Norderstedt. Man riecht ihn. Man spürt ihn. Den Mief. Den Mief aus einem Kostüm-Fundus. Wo in Kästen und Kisten, auf der Stange und über Stühlen Klamotten aus 37 Jahren Kabarett ein merkwürdiges Eigenleben führen. Beispielsweise die Federboas, die Netzstrümpfe, die Seppl-Hüte, zerknüllte Kittelschürzen, merkwürdige Brillen und High Heels.

Norderstedts Stadtkabarett räumt seinen Fundus auf. Und fördert in seinem neusten Programm "Wir räumen auf! Ein Blick zurück nach vorn" auf der Kleinkunstbühne in der "TriBühne" Sachen zutage, die heute noch aktuell sind. Bei der Premiere gab's begeisterten Applaus.

Norderstedt bekommt bei den "Thespisnarren" mit Anna Andrea Wilkens, Jeanette Vollhardt, Hans-Peter Schlaikier, Marcel Kösling und Barbara Sielaff am Klavier sein Fett weg. Beispielsweise die Baumschutzsatzung, und dass in dieser Stadt der buchstäbliche Fall einer großen, ortsbildprägenden Kastanie vor Gericht verhandelt wird. Noch steht sie. Oder CDU-Fraktionschef Günther Nicolai, der seine Fraktion fest im Griff hat. Der pensionierte Schulleiter saß bei der Premiere im Publikum. Und nahm's gelassen. Oder die neue Sozialdezernentin Anette Reinders. Irgendjemand soll ihren Dschungel-Schrei "Ich will hier raus!" aus dem Rathaus gehört haben.

In einer Art Stadtrundfahrt mit Start an der Kastanie am Einsteinweg pult "Stadtführer" Marcel Kösling Norderstedts Ecken und Kanten hervor. Beispielsweise die Landesgartenschau mit der Wasserski-Anlage als Volksbespaßung, das "Kulturwerk am See", bei dem sich Norderstedts Amateurtheater und die -Chöre auf die Füße treten werden, da die Schul-Aulen als Spielstätten wegfallen würden. "Wetten? Irgendwann heißt der große Saal im Kulturwerk 'Hans-Joachim-Grote-Saal'", mutmaßt der Narren-Stadtführer und spielt darauf an, dass Grote das Kalksandsteinwerk als "Kulturwerk" entdeckt hat.
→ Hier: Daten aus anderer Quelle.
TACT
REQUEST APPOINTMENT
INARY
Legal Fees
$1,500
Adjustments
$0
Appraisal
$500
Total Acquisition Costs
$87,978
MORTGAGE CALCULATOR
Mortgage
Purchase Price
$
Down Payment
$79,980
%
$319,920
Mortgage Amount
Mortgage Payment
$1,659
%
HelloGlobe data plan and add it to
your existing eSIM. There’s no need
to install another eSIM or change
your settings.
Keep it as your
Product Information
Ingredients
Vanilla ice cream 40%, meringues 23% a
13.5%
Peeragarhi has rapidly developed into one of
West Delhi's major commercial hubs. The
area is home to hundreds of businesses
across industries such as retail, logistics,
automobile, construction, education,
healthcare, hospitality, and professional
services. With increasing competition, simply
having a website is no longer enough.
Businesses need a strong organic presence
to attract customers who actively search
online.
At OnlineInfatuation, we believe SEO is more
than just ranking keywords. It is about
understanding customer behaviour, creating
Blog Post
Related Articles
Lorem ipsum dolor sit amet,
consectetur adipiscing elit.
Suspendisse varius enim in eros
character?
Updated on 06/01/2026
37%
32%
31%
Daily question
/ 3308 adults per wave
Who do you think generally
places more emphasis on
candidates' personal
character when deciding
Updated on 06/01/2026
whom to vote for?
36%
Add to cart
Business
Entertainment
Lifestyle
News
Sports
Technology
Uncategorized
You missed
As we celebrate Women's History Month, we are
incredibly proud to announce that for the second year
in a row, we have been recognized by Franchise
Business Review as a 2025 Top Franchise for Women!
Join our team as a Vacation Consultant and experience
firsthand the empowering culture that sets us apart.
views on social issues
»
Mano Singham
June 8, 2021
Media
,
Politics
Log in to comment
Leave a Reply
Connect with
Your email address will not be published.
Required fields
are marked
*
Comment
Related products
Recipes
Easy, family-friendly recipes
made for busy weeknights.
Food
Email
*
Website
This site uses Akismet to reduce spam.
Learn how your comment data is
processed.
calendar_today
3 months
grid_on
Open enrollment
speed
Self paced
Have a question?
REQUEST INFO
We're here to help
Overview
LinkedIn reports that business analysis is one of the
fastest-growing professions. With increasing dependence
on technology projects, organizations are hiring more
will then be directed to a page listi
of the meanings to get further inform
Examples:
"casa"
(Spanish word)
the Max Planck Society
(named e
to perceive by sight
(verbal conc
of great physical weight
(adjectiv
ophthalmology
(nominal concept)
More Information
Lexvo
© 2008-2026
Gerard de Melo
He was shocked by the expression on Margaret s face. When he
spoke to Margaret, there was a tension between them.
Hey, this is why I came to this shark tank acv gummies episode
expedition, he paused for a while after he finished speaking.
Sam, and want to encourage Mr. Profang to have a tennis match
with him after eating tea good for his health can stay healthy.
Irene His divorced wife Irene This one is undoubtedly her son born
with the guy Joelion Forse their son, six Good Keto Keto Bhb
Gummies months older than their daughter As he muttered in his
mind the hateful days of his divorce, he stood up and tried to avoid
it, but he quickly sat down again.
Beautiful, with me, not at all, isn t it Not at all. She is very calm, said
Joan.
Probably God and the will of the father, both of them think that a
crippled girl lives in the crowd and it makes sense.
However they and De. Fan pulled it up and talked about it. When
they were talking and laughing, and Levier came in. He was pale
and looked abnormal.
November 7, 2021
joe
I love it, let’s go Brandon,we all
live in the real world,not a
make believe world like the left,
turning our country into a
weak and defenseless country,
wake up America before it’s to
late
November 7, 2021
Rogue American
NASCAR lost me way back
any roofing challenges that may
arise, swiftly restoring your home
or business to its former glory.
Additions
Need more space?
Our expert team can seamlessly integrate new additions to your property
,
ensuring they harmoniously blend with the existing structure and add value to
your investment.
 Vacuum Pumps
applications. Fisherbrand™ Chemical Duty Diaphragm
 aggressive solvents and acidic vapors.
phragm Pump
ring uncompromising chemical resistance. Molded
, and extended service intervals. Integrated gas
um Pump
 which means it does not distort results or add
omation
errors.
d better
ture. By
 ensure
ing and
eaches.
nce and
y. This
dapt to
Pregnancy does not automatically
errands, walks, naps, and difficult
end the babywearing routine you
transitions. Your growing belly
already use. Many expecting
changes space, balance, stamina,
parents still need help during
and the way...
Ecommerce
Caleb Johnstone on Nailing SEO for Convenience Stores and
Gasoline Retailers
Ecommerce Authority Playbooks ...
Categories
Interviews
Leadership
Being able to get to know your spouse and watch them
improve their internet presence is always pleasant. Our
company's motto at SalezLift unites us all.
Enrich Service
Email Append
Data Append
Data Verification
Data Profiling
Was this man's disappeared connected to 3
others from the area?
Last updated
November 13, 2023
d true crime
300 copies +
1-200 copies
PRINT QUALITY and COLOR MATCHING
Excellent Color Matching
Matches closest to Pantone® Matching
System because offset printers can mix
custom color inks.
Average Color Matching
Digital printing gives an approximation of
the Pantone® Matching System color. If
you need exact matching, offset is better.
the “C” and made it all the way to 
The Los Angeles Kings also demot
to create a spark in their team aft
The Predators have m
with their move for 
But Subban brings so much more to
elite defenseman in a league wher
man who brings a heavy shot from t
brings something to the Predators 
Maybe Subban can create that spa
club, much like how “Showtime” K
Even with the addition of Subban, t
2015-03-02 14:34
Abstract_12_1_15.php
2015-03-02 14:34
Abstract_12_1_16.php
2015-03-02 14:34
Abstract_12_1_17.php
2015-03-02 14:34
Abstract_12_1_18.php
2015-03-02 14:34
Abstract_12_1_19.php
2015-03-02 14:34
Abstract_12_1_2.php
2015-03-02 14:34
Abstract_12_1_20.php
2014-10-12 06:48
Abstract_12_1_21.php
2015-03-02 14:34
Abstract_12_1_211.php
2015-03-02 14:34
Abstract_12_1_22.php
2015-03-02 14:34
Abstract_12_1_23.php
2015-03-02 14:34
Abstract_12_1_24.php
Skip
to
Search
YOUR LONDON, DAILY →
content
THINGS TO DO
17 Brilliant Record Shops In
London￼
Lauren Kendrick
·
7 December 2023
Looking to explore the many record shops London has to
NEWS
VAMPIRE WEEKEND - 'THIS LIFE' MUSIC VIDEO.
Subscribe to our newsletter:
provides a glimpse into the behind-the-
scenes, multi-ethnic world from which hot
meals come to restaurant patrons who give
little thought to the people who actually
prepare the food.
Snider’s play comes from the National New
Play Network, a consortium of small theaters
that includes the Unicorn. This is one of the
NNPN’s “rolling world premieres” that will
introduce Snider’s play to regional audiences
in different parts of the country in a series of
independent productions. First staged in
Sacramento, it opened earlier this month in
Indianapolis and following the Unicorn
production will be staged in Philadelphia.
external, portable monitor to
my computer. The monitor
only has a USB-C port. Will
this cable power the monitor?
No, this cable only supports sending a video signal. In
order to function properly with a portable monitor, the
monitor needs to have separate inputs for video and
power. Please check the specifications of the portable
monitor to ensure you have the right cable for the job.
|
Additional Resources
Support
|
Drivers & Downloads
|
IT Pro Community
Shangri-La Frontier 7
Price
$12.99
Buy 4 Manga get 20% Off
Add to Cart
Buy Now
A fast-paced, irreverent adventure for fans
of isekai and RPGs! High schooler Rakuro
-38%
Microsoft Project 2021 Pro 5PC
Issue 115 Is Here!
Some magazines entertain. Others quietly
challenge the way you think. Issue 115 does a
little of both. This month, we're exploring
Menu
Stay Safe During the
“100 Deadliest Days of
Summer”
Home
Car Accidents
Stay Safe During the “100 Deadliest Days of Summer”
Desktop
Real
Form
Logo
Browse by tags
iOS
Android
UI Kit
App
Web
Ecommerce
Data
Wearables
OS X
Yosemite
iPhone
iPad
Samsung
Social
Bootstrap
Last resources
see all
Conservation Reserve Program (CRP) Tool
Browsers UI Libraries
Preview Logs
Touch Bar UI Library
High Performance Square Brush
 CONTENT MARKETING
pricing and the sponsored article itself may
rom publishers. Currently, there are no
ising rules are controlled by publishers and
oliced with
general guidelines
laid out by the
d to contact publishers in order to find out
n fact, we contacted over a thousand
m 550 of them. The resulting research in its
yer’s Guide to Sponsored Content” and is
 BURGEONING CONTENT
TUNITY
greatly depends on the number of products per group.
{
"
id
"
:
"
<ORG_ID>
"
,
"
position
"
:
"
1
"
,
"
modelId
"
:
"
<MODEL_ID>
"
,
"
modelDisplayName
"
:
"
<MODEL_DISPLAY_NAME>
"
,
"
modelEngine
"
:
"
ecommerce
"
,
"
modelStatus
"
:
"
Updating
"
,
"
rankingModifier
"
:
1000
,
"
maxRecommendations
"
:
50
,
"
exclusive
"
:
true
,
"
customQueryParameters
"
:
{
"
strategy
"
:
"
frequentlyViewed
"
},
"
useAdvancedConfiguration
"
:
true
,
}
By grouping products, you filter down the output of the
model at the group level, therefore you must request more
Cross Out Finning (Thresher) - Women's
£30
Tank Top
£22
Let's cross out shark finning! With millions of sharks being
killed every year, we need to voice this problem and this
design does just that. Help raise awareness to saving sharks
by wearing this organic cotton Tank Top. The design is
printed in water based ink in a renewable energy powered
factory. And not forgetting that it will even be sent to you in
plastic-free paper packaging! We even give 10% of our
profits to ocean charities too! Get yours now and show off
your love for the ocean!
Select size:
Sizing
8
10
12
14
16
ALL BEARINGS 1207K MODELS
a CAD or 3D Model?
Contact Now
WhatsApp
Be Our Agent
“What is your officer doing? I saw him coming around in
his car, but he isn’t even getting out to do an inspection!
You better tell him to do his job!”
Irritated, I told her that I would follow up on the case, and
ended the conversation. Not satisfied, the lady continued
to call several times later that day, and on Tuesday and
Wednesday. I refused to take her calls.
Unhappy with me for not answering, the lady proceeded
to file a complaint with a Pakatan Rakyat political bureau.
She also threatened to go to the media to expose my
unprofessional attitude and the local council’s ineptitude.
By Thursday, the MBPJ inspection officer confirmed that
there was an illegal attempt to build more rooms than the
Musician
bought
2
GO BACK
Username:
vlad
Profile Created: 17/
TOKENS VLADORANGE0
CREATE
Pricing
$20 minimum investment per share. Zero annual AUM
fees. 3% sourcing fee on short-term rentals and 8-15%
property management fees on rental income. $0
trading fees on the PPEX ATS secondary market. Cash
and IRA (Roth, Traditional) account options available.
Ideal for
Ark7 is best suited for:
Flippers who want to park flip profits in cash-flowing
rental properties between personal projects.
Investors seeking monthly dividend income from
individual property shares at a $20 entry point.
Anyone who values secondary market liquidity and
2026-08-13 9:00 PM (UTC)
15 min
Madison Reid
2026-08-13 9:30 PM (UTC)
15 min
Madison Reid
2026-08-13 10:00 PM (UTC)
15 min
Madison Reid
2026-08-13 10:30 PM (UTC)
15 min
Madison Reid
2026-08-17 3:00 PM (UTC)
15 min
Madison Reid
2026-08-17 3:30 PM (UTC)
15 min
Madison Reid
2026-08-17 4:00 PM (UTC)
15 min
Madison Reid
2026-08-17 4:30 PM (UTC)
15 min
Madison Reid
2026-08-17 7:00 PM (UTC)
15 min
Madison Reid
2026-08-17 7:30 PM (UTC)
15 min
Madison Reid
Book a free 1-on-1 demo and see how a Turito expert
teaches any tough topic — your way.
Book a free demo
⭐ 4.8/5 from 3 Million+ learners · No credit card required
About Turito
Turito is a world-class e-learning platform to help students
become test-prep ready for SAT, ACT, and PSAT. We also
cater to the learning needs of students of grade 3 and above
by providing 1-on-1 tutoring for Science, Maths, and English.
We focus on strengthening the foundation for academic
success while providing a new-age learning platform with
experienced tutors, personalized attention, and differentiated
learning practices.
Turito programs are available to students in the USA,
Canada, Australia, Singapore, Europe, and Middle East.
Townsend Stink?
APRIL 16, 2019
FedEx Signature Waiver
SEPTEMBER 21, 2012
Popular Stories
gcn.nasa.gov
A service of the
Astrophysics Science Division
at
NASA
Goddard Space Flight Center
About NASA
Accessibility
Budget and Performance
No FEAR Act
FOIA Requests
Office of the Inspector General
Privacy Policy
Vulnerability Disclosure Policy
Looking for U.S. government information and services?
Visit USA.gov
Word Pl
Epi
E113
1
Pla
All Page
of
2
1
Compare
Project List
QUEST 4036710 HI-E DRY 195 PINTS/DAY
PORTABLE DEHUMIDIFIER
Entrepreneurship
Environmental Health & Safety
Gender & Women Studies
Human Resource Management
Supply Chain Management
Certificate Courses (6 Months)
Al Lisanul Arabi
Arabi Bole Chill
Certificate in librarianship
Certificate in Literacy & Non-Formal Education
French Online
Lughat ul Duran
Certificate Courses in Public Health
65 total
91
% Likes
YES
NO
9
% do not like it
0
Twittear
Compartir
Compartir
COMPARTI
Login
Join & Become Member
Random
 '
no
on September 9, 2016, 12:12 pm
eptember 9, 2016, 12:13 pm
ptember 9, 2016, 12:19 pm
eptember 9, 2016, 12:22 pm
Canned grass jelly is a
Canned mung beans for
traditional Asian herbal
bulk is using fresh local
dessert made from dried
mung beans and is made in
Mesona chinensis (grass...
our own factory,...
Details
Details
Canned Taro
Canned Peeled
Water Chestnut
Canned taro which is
Auch Pastor Gunnar Urbachs im wahrsten Wortsinn unseliger "Zwangs-Abgang" aus der Falkenbergkirche nimmt Kösling bei seiner Stadtrundfahrt ins Narren-Visier, um anschließend zu unken, dass das Rathaus in 60 Jahren ein Amüsierhaus sein wird. Kösling ist ein hektischer Stadtführer, und dabei gehen einige Pointen die Tarpenbek runter.

Die "Thespisnarren" polieren mit ihrem Regisseur Rainer Gerlach alte Programme und Lieder wie "Die Lichterkette" auf. Kösling und Hans-Peter Schlaikier nehmen die "Wildecker Herzbuben" als Beispiel tumber Volksmusikseligkeit in den Fokus. Jeanette Vollhardt verführt Männer in der ersten Reihe, Anna Andrea Wilkens liefert sich mit Schlaikier ein wunderbar pointiertes Duell um die Rentabilität der Rentner. Der Senior der Narren glänzt mit genau gesetzten Pointen und komischer Mimik, für die Textausfälle ist Ehefrau Christiane als Souffleuse zuständig, und das nicht nur beim Ehemann.

Aufführungen: 12. März, 20 Uhr, 13. März, 16 Uhr, 17. bis 19. März, 20 Uhr, und 20. März, 16 Uhr, in der Kleinkunstbühne der "TriBühne", Rathausallee 50. Karten zu 14 Euro gibt es im Vorverkauf, unter Telefon 040/523 56 03 und an der Abendkasse.